Intanto il tesoretto Inail derivante dagli avanzi di bilancio annuale è arrivato a quasi 20 milardi di euro. Però questi soldi non sono spesi per aumentare le rendite ai familiari dei morti sul lavoro o agli invalidi sul lavoro o per le malattie professionali, ma sono depositati in un conto infruttifero della Tesoreria dello Stato, preso il Ministero del Tesoro e vengono utilizzati dallo Stato Italiano per ripianare i debiti. Nell'Agosto 2012 fu fatta una petizione per modificare il TU 1124/65 (assicurazione obbligatoria contro gli infortuni e le malattie professionali), che regola i risarcimenti per gli infortuni e le morti sul lavoro, che aveva raccolto oltre 4000 adesioni.  Eppure, per la morte di un lavoratore non possiamo assistere a dei risarcimenti da fame: l'articolo 85 del Testo unico 1124/1965, che regola il risarcimento per gli infortuni e le morti sul lavoro, prevede infatti che hanno diritto alla rendita a superstite, in caso di infortuni mortali, coniugi e figli e, se assenti, gli ascendenti viventi e a carico del defunto, che contribuiva quindi al loro mantenimento.

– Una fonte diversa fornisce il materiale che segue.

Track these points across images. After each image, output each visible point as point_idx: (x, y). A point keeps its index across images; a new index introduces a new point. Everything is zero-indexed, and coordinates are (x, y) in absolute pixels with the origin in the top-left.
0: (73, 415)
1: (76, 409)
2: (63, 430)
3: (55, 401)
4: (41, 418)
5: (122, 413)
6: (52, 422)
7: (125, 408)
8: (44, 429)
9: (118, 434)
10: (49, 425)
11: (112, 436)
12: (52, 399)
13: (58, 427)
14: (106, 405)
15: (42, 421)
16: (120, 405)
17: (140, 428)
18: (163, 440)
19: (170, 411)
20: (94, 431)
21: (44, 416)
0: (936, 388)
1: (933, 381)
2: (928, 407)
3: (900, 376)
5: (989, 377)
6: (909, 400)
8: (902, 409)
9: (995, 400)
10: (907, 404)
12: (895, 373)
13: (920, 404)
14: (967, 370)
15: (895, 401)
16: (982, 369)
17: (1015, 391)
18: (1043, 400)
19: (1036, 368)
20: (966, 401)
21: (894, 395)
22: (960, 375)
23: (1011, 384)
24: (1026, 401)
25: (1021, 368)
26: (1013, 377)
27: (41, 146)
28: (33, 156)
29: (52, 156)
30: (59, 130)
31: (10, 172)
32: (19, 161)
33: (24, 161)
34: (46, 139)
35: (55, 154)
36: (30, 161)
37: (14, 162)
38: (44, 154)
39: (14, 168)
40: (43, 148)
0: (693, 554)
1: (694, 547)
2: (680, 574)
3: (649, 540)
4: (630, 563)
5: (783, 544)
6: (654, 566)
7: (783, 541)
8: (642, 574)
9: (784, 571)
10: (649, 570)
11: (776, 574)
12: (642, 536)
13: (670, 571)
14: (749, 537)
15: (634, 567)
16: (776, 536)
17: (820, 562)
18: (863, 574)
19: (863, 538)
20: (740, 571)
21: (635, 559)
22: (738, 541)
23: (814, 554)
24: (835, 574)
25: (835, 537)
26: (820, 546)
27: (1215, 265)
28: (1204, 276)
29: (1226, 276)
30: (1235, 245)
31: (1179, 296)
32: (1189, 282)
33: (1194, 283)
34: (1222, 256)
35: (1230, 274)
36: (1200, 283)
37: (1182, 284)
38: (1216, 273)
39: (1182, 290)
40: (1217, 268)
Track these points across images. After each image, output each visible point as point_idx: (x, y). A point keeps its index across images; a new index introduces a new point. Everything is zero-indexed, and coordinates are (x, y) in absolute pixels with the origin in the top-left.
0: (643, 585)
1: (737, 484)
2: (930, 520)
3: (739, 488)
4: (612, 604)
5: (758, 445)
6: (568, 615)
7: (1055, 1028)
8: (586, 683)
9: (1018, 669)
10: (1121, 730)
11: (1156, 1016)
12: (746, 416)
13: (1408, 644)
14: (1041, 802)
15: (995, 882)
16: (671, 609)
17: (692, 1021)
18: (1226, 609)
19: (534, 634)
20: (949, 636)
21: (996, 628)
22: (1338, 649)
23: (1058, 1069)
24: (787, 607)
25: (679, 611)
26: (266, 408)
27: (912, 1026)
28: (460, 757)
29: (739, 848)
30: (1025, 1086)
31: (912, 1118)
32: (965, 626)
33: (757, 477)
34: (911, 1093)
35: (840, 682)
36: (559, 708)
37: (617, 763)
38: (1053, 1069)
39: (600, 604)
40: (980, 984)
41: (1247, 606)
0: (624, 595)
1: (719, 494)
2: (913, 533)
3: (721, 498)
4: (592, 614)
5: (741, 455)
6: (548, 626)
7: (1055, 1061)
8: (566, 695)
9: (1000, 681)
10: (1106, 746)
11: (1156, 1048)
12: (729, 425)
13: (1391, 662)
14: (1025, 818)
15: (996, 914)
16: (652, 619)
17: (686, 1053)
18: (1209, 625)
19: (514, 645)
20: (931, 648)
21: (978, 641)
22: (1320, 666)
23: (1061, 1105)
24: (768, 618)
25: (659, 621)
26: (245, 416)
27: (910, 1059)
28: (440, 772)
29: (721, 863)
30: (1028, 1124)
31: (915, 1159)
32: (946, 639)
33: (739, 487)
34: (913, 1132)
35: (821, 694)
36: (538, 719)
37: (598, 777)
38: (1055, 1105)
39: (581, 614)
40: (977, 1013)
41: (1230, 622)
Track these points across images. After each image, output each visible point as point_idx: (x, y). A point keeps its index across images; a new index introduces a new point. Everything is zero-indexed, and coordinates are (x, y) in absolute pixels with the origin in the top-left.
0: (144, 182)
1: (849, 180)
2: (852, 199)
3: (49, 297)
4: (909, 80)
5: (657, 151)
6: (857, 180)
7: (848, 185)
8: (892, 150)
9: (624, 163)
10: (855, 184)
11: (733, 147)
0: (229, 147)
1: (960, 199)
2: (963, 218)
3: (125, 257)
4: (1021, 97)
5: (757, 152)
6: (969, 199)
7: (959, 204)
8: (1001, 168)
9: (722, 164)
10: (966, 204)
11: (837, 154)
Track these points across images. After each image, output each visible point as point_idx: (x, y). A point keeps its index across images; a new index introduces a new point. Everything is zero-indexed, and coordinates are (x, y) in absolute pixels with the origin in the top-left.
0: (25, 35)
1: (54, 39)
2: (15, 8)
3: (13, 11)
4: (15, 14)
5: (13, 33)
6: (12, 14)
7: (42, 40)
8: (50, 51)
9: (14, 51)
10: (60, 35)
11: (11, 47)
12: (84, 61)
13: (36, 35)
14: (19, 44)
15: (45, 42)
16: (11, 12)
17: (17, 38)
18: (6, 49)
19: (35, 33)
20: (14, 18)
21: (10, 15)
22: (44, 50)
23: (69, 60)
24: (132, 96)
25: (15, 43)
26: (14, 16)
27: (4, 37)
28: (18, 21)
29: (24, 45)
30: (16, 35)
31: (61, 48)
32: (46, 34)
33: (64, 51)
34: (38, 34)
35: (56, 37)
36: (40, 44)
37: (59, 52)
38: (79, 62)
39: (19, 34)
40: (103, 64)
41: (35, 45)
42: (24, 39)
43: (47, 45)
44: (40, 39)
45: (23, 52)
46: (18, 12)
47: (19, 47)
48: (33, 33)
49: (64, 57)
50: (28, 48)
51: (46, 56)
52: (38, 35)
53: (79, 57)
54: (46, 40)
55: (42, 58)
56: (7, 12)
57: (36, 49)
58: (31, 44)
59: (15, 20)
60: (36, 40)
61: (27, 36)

Perciò non hanno diritto alla rendita, ad esempio quei genitori delle vittime del lavoro che non risulti ricevessero contributi al mantenimento, dal loro caro ammazzato dall’insicurezza nei luoghi di lavoro.
Che valore daresti alla vita di una persona che ogni giorno fatica per cercare di sopravvivere con la sua famiglia, in un paese come l’Italia, dove chi è ricco continua ad arricchirsi e chi vive a stento gratta il fondo del barile? La domanda può sembrare banale: il valore della vita di una persona non si può quantificare, è inestimabile. Ma per la legge italiana si può dare un prezzo alla vita di un lavoratore morto sul lavoro:2046,81 euro. Il rimborso delle spese funerarie. Meno del prezzo della bara con la quale tre lavoratori, ogni giorno in Italia, lasciano il luogo di lavoro.
Ad oggi, purtroppo, ancora nessuna modifica all'articolo 85 del TU 1124/65. E di lavoro si continua a morire.